Men from the Sandhills fought on both sides at the Battle of Camden (South Carolina) in 1780, and the battles of Kings Mountain and Guilford Courthouse (North Carolina) in 1781. The area around Fort Bragg was used as a temporary headquarters by Francis Marion, the legendary “Swamp Fox,” and as a bivouac by General Horatio Gates.

In 1781, a group of British Loyalists attacked a group of Patriot militiamen under Nathanial Green who had fled the Battle of Guilford Courthouse and were camped at Piney Bottom Creek. Nine Patriots were gunned down in their camp. Local Patriots retaliated by hunting down and killing seven men who may or may not have been responsible. The incident became known as the Piney Bottom Massacre. Although it is believed the skirmish area is located on Fort Bragg, the exact location is unknown.

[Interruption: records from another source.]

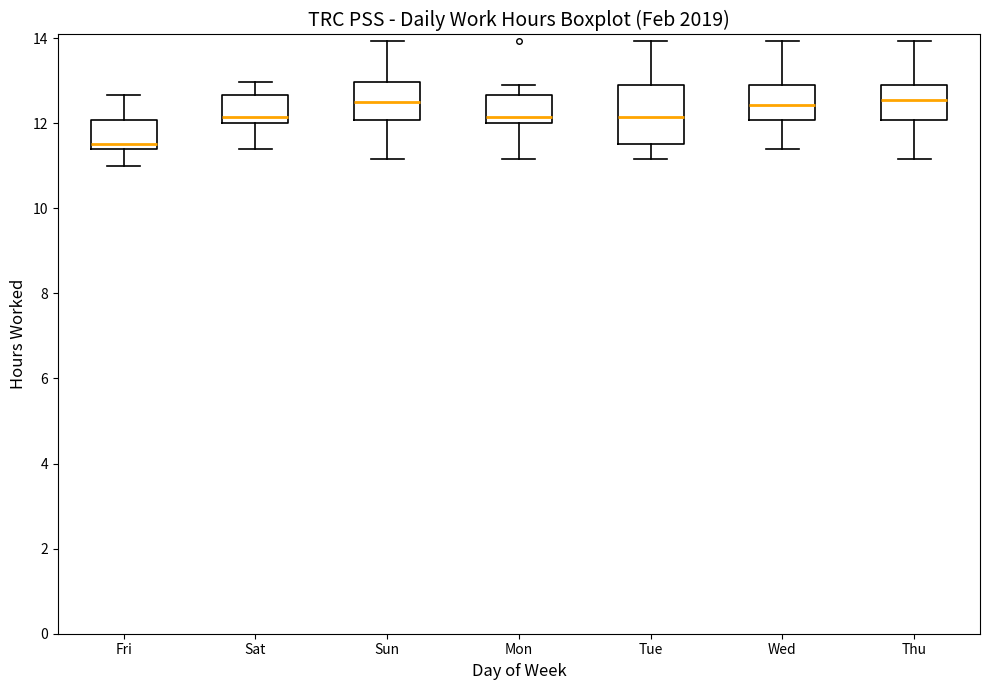

Reading left to right, read every box against the y-axis: the position of its median line, the range the box covers, and the ends of its whiskers. The values are not printed on the chart, so give them approximately, as read against the axis.

Fri: median 11.6, box 11.4 to 12.0, whiskers 11.0 to 12.6
Sat: median 12.2, box 12.0 to 12.6, whiskers 11.4 to 13.0
Sun: median 12.6, box 12.0 to 13.0, whiskers 11.2 to 14.0
Mon: median 12.2, box 12.0 to 12.6, whiskers 11.2 to 12.8
Tue: median 12.2, box 11.6 to 12.8, whiskers 11.2 to 14.0
Wed: median 12.4, box 12.0 to 12.8, whiskers 11.4 to 14.0
Thu: median 12.6, box 12.0 to 12.8, whiskers 11.2 to 14.0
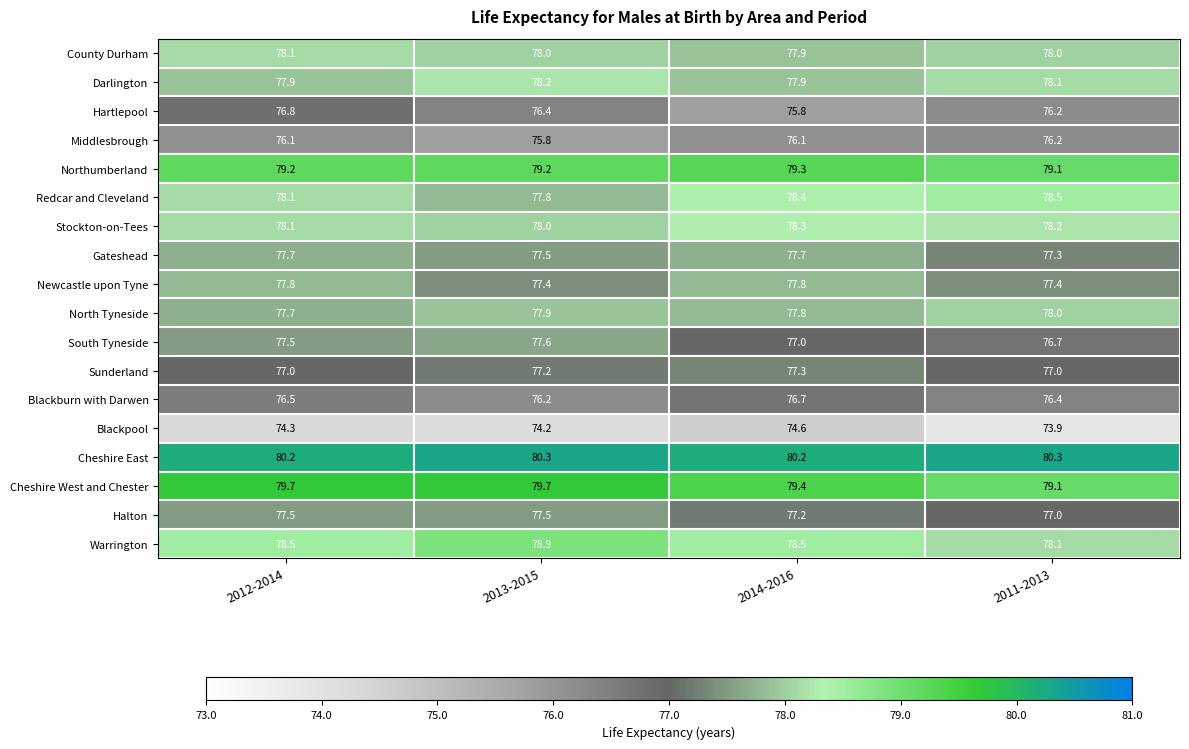

Which series has the largest range (max minus min)?

Hartlepool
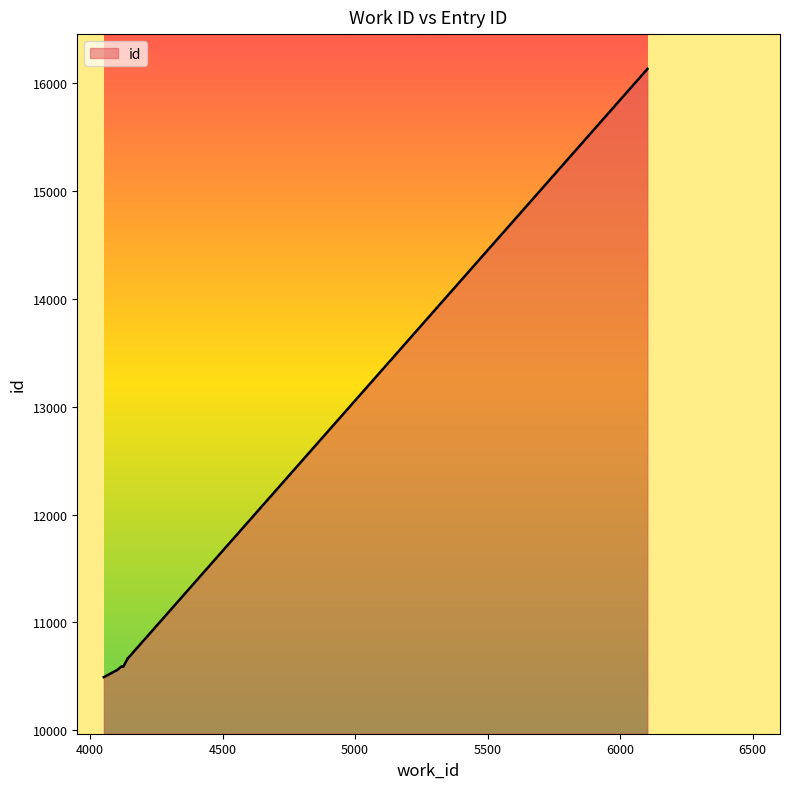

What is the label of the 5th point from the right?

4119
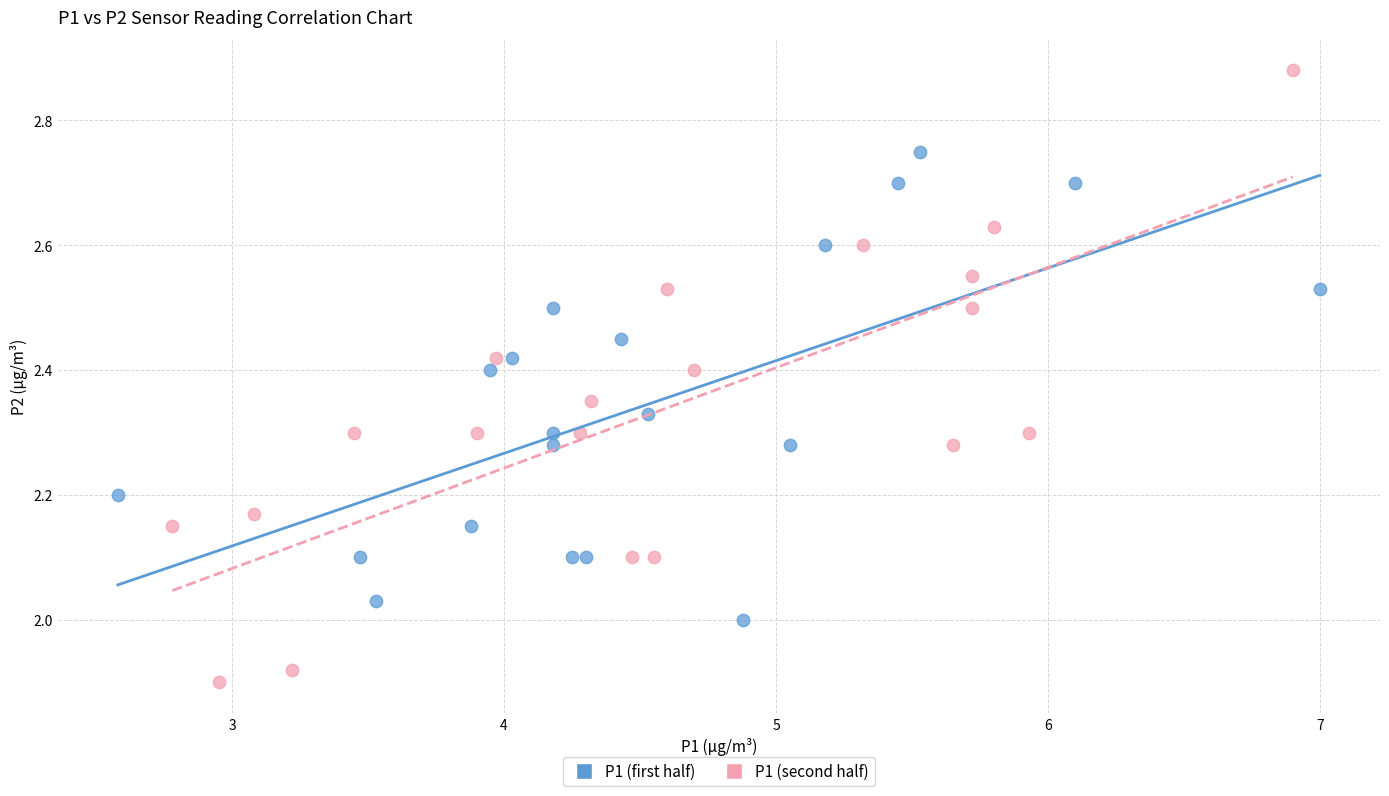

Which series contains the highest Y value?

P1 (second half)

General Cornwallis may have stayed at the home of Colonel Duncan Ray located on the Yadkin Road. The house was known later as Cornwallis House and became part of Fort Bragg in 1918. The abandoned house was burned by the military soon after it was acquired as part of the Fort Bragg land purchase. Today the ruins of the house, which include a cellar and chimney, are preserved as archaeological site 31CD62. Recent research suggests this is not the home where General Cornwallis stayed. It is likely he stayed at the home of John Monroe which was located on the Lower Little River. Today archaeologists believe the home site is located under the airfield runway complex at Pope Army Airfield.